Le gouvernement de Donald Trump a annoncé jeudi une aide humanitaire de 150 millions de dollars pour le Venezuela après les deux séismes de magnitude 7,2 et 7,5 qui ont secoué mercredi après-midi le nord et le centre du pays, à seulement 39 secondes d'intervalle. La réponse comprenait l'envoi immédiat d'équipes spécialisées de recherche et de sauvetage, coordonnées par le Département d'État en étroite collaboration avec le Département de la Guerre – nom secondaire adopté par le ministère de la Défense depuis septembre 2025 par décret de Trump – et le Commandement Sud des forces armées américaines.
Le secrétaire d'État Marco Rubio a exprimé ses condoléances au peuple vénézuélien et a confirmé que, sous la direction du président Trump, le Département d'État a immédiatement déployé des équipes de recherche et de sauvetage, des ressources médicales et une aide humanitaire. Rubio a souligné que des contingents du comté de Fairfax, en Virginie, et du comté de Los Angeles, en Californie, étaient déjà opérationnels et a annoncé que d'autres pourraient les rejoindre dans les heures à venir. Selon lui, la priorité immédiate était de localiser les survivants coincés sous les décombres pendant la fenêtre critique des 48 à 72 premières heures.
Sur le total engagé, 50 millions de dollars seront distribués sous forme d'allocations bilatérales directes aux organisations humanitaires opérant au Venezuela, notamment World Vision, Samaritan's Purse, Catholic Relief Services, International Medical Corps, l'Organisation internationale pour les migrations et le Programme alimentaire mondial. Les 100 millions restants seront acheminés via le fonds commun du Bureau des Nations Unies pour la coordination des affaires humanitaires pour le Venezuela. Le communiqué du Département d'État précise que l'assistance logistique comprendra l'utilisation d'avions militaires à voilure fixe et tournante pour transporter le personnel et les fournitures vers les zones touchées.

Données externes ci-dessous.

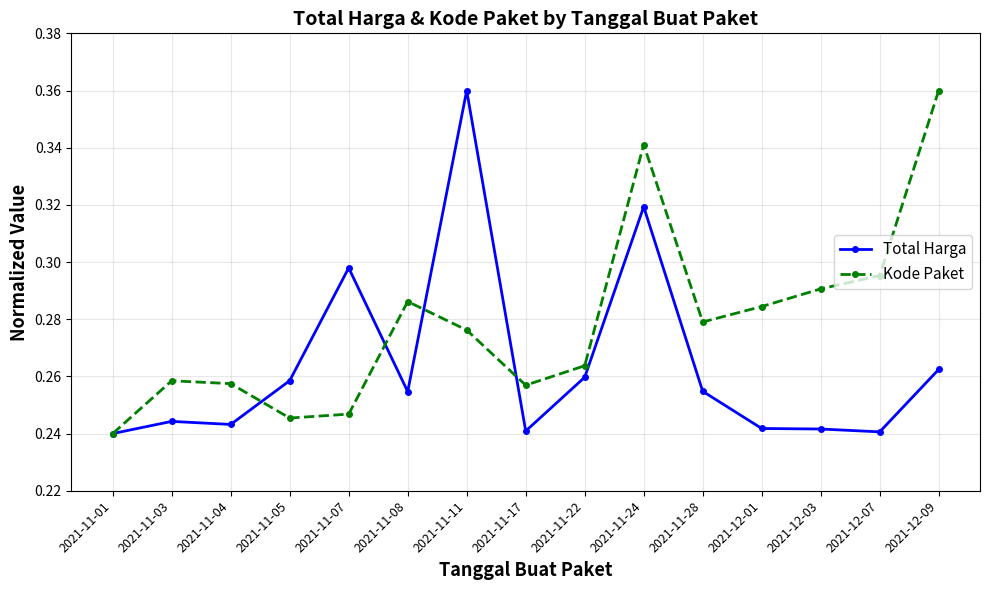

True or false: Kode Paket and Total Harga cross at least once.

True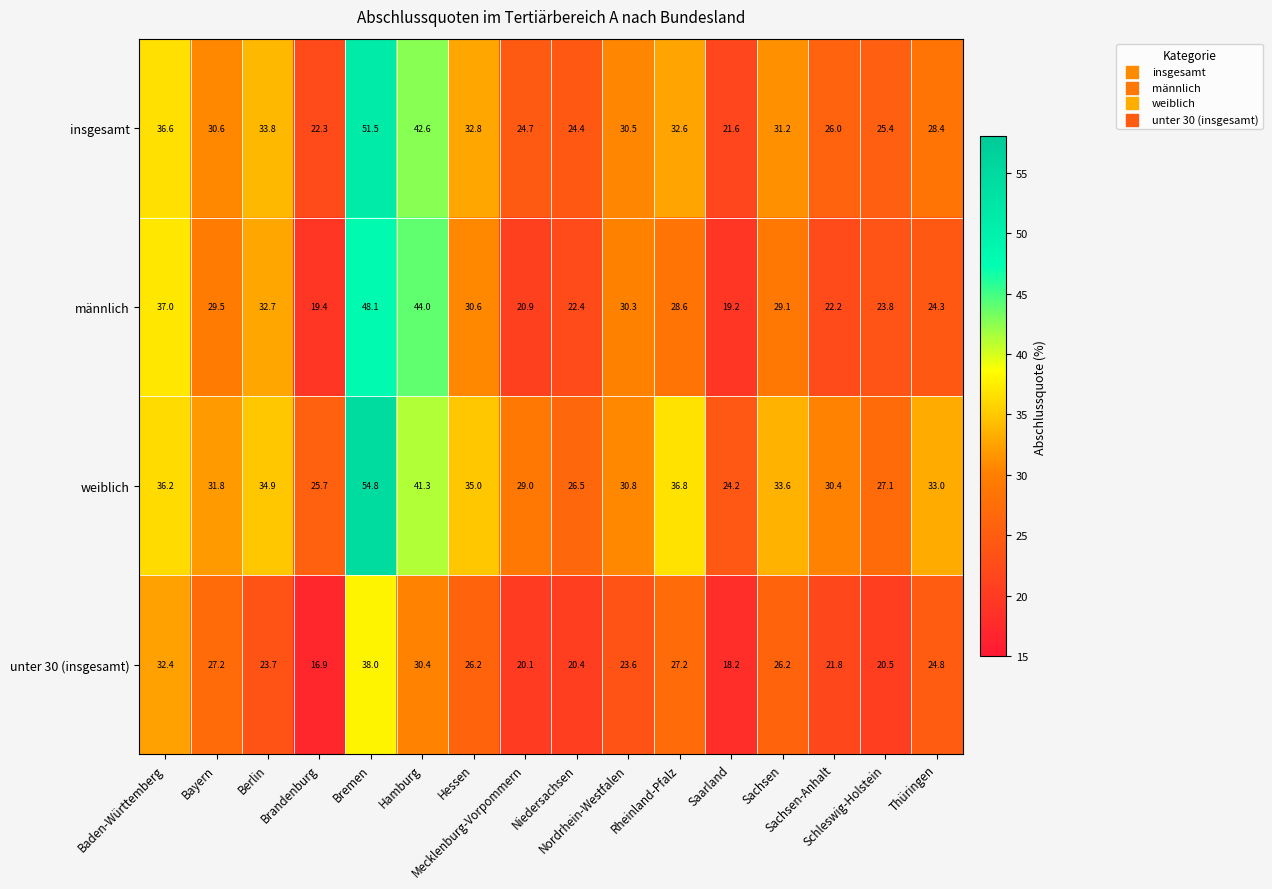

What is the smallest value displayed?

16.9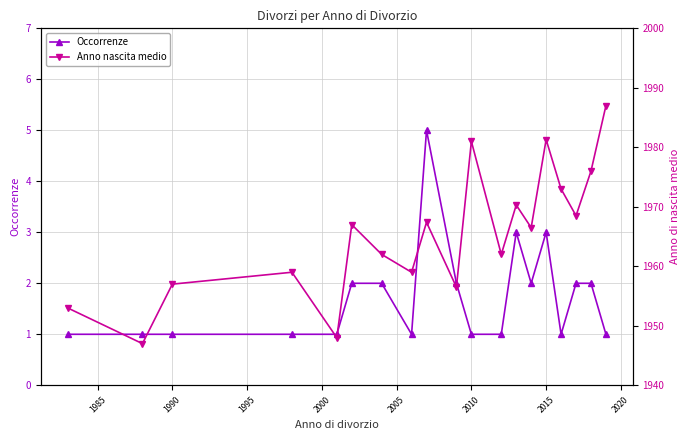

True or false: Occorrenze has more than 0 points higher than both neighbors.

True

Au moins 188 personnes sont mortes, 1.520 autres ont été blessées et 157 sont toujours portées disparues à cause des tremblements de terre, les plus destructeurs enregistrés au Venezuela depuis plus d'un siècle, selon le dernier bilan présenté par la présidente par intérim Delcy Rodríguez aux premières heures de jeudi. La Guaira, une bande côtière au nord de Caracas, a été identifiée comme l'une des zones les plus durement touchées, avec de nombreux bâtiments effondrés et des opérations de secours actives. L'Institut géologique des États-Unis a prévenu qu'il y a une probabilité d'environ 33 % que le nombre final de décès se situe entre 1 000 et 10 000, compte tenu de l'intensité des mouvements, de la densité de la population et de la vulnérabilité du parc immobilier.
La présidente vénézuélienne a remercié le gouvernement Trump pour sa collaboration, avec qui elle a assuré maintenir un contact direct pendant les heures qui ont suivi la catastrophe. Rodríguez a également répondu à Rubio, qui l'a contactée pour coordonner l'assistance. La réponse de Washington intervient dans un contexte de rapprochement diplomatique entre les deux pays : la coopération humanitaire intervient des mois après l'arrestation de Nicolas Maduro et le processus de normalisation des relations entre Washington et Caracas.
L'opération américaine active une équipe de réponse aux catastrophes, structurée avec des experts du Département d'État, des unités du Commandement Sud et du personnel de l'ambassade à Caracas. Rubio a souligné que d'autres pays ont également commencé à mobiliser de l'aide, avec des offres du Qatar, d'El Salvador, du Chili et de plusieurs pays de la région qui ont entamé des contacts pour coordonner leurs efforts. La présidente du Mexique, Claudia Sheinbaum, a annoncé l'envoi d'une équipe de sauveteurs et de personnel de santé du Secrétariat de la Défense nationale.
Les deux tremblements de terre de mercredi sont parmi les plus intenses que le Venezuela ait subis depuis plus de cent ans. Les effets ont été ressentis dans des endroits aussi éloignés que l'Amazonie brésilienne, à environ 1 700 kilomètres de Caracas, où les bâtiments ont été évacués à titre préventif. Des images de la télévision d'État ont montré trois enfants, couverts de poussière mais vivants, sauvés des décombres dans l'État de La Guaira. L’ampleur de la catastrophe met à l’épreuve la capacité de réponse d’un État vénézuélien qui traverse des années de dégradation institutionnelle et fait de la coopération internationale le principal soutien des opérations d’urgence en cours.